2. AI Tools and Features
Google Photos now lets users turn still images into short animated videos, apply creative art styles like anime or sketches with “Remix,” and access all these tools in a new “Create” tab (Google). Google has launched “Web Guide,” an experimental AI-powered search feature using its Gemini model to organize results into categorized, curated summaries and links, offering a more structured alternative to traditional search for users who opt in (The Verge). Google has launched Opal, an experimental tool in public beta that lets users easily create, edit, and share AI-powered mini apps using natural language and visual workflows—no coding required (Google).
YouTube Shorts has introduced new AI-powered tools—including Photo to Video, generative effects, and the AI Playground—to make short-form content creation easier, more fun, and creatively dynamic (YouTube).
Figma’s AI-powered app-building tool, Figma Make, is now available to all users—with full functionality reserved for paying subscribers—enabling natural language-driven prototyping and app creation enhanced by design references and a new AI credit system (The Verge).

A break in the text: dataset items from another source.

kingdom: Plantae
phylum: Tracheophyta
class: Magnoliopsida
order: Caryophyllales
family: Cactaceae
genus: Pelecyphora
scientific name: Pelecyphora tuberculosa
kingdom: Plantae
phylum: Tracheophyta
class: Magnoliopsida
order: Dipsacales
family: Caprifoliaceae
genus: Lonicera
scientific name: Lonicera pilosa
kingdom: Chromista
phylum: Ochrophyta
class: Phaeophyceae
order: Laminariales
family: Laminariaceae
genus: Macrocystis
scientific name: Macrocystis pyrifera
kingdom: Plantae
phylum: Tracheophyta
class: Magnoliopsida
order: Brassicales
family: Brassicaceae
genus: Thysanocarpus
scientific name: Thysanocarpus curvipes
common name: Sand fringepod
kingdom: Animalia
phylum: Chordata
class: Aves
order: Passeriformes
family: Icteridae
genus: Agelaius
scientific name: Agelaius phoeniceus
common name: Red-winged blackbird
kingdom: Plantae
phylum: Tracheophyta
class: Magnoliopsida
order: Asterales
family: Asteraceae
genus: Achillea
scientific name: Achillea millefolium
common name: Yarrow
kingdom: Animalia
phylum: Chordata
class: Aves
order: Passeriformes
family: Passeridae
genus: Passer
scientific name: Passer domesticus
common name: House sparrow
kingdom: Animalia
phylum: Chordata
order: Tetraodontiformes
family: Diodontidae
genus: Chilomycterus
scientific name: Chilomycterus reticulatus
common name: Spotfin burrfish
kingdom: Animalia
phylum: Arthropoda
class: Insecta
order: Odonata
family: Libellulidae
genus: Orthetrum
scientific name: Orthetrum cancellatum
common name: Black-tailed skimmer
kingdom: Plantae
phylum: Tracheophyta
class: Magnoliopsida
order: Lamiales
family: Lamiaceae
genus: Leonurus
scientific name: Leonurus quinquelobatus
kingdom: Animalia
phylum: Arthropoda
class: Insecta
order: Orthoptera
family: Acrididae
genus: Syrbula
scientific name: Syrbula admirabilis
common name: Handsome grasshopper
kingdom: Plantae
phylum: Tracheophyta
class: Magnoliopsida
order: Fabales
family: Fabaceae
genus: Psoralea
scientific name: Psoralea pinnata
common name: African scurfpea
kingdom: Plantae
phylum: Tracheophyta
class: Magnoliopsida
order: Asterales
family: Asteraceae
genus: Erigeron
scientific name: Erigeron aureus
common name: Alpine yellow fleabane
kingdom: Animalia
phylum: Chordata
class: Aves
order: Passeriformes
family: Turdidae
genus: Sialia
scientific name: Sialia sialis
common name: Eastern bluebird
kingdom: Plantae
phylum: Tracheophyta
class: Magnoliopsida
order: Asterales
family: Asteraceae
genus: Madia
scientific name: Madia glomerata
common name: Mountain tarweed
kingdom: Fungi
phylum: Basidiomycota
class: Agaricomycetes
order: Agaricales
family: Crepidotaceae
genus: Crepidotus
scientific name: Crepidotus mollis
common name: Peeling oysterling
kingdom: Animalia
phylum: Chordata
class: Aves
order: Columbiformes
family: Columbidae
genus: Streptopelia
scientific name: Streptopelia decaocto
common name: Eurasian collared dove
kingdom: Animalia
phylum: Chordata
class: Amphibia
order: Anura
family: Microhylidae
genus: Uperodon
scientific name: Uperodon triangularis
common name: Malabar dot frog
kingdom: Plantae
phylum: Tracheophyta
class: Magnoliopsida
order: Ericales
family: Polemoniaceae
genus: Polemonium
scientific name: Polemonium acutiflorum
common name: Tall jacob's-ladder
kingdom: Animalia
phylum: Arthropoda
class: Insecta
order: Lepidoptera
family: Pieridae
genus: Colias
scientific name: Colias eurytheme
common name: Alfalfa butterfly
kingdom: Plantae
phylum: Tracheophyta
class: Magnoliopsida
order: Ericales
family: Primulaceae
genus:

3. AI for Science and Medicine
For the first time, AI models from DeepMind and OpenAI have solved International Mathematical Olympiad problems at a gold medal level using only natural language, marking a major leap in large language models’ mathematical reasoning abilities (Nature).
4. Other
DeepMind is developing autonomous, self-improving robotic systems, exemplified by table tennis-playing robots trained through competitive self-play and guided by vision-language models, to overcome the limitations of traditional programming and machine learning, aiming to create adaptable machines that learn complex skills with minimal human intervention (IEEE Spectrum).
Meta has unveiled a wristband that uses AI to interpret electrical signals from forearm muscles, allowing users to control computers and smartphones with hand gestures or even just the intention to move (NYTimes).